Tragically, approximately half of the world’s Yiddish speakers perished in the Holocaust. In the aftermath, many surviving Jews, eager for assimilation, often viewed Yiddish as a painful reminder of subjugation or simply a comical language of harsh sounds. David Ben-Gurion, Israel’s first prime minister, notoriously dismissed it as “a grating, foreign language,” and even imposed bans on Yiddish theater and newspapers. As Kaplan keenly observed, the protracted dictionary saga transcended mere words.

“It’s deeply rooted in memory and grief,” he affirmed, “a poignant exploration of how much of your culture you can truly preserve and what inevitably must be left behind.”

It’s no surprise to reveal that Mark, who passed away in 1975, never managed to complete his ambitious dictionary. Yivo ultimately published four volumes, which sadly don’t extend beyond the letter ‘alef,’ and two additional volumes have since been made available online. To this day, the complete lexicon of Yiddish words remains undocumented.

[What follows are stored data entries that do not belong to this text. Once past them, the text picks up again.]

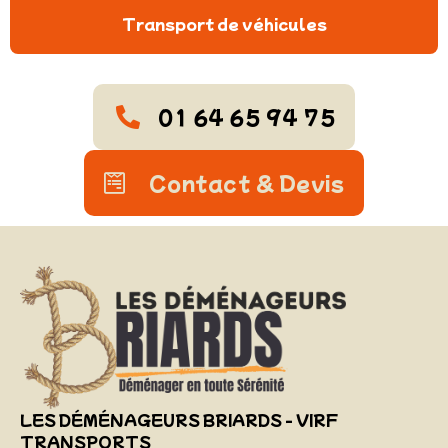
Transport de véhicules
01 64 65 94 75
Contact & Devis
LES DÉMÉNAGEURS BRIARDS - VIRF
TRANSPORTS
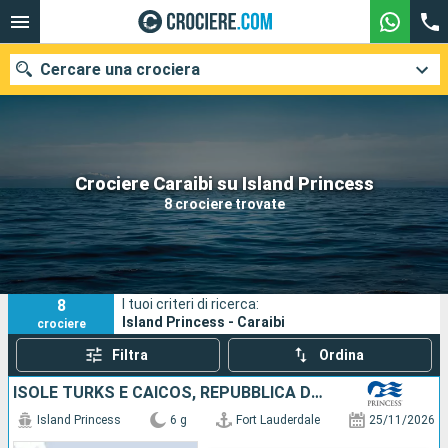
Cercare una crociera
Le nostre destinazioni
Crociere Caraibi su Island Princess
8 crociere trovate
Mesi di partenza
Porti
Compagnie
8
I tuoi criteri di ricerca:
Ricerca
Island Princess - Caraibi
crociere
Filtra
Ordina
ISOLE TURKS E CAICOS, REPUBBLICA DOMINICANA, STATI UNITI
Island Princess
6 g
Fort Lauderdale
25/11/2026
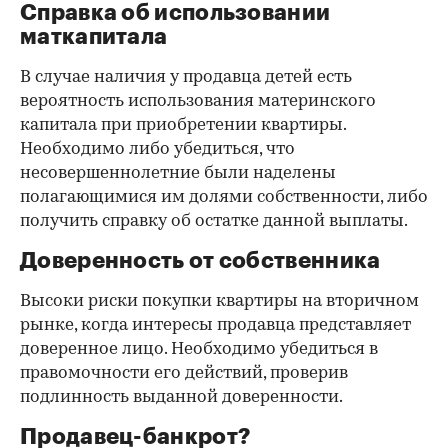
Справка об использовании
маткапитала
В случае наличия у продавца детей есть
вероятность использования материнского
капитала при приобретении квартиры.
Необходимо либо убедиться, что
несовершеннолетние были наделены
полагающимися им долями собственности, либо
получить справку об остатке данной выплаты.
Доверенность от собственника
Высоки риски покупки квартиры на вторичном
рынке, когда интересы продавца представляет
доверенное лицо. Необходимо убедиться в
правомочности его действий, проверив
подлинность выданной доверенности.
Продавец-банкрот?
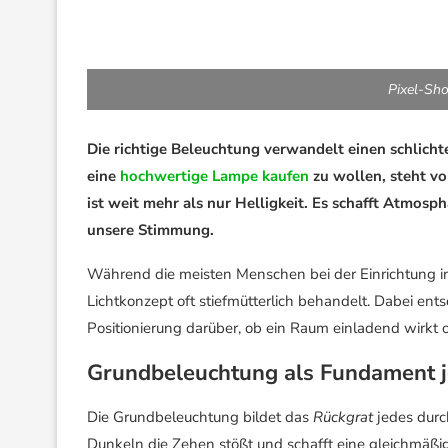
Pixel-Sho
Die richtige Beleuchtung verwandelt einen schlicht
eine
hochwertige Lampe kaufen
zu wollen, steht v
ist weit mehr als nur Helligkeit. Es schafft Atmosp
unsere Stimmung.
Während die meisten Menschen bei der Einrichtung i
Lichtkonzept oft stiefmütterlich behandelt. Dabei ent
Positionierung darüber, ob ein Raum einladend wirkt ode
Grundbeleuchtung als Fundament 
Die Grundbeleuchtung bildet das
Rückgrat
jedes durc
Dunkeln die Zehen stößt und schafft eine gleichmäßig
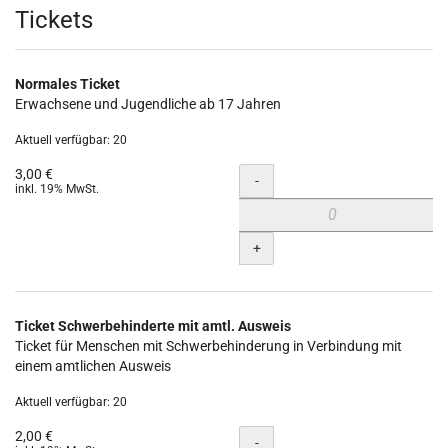
Produkte
Tickets
Normales Ticket
Erwachsene und Jugendliche ab 17 Jahren
Aktuell verfügbar: 20
3,00 €
Menge
-
inkl. 19% MwSt.
+
Ticket Schwerbehinderte mit amtl. Ausweis
Ticket für Menschen mit Schwerbehinderung in Verbindung mit
einem amtlichen Ausweis
Aktuell verfügbar: 20
2,00 €
Menge
-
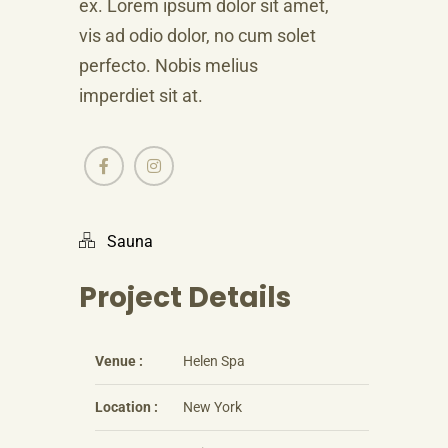
ex. Lorem ipsum dolor sit amet,
vis ad odio dolor, no cum solet
perfecto. Nobis melius
imperdiet sit at.
Sauna
Project Details
Venue :
Helen Spa
Location :
New York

For Weiser and Kaplan, “The Great Dictionary” isn’t a narrative of failure. Instead, its profound significance lies in the ongoing dialogue, or ‘pilpul’ in Yiddish, between Weinreich and Mark. This style of argument stretches back 2,000 years, echoing the debates between the revered Jewish sages Shammai and Hillel, and perhaps even further to Abraham’s challenging exchange with God concerning the fate of Sodom and Gomorrah. In the Mishnah, a third-century compendium of Jewish wisdom, rabbis coined the term — an “argument for the sake of heaven” (or “machloket l’shem shamayim” in Hebrew) — to underscore that scholarly debate is not just permissible, but actively encouraged.

Yudel Mark was astute enough to recognize that he would likely never complete the dictionary. “So we both will not live to see it,” he once wrote to a colleague, in a letter preserved within Yivo’s extensive archive. “What of it?”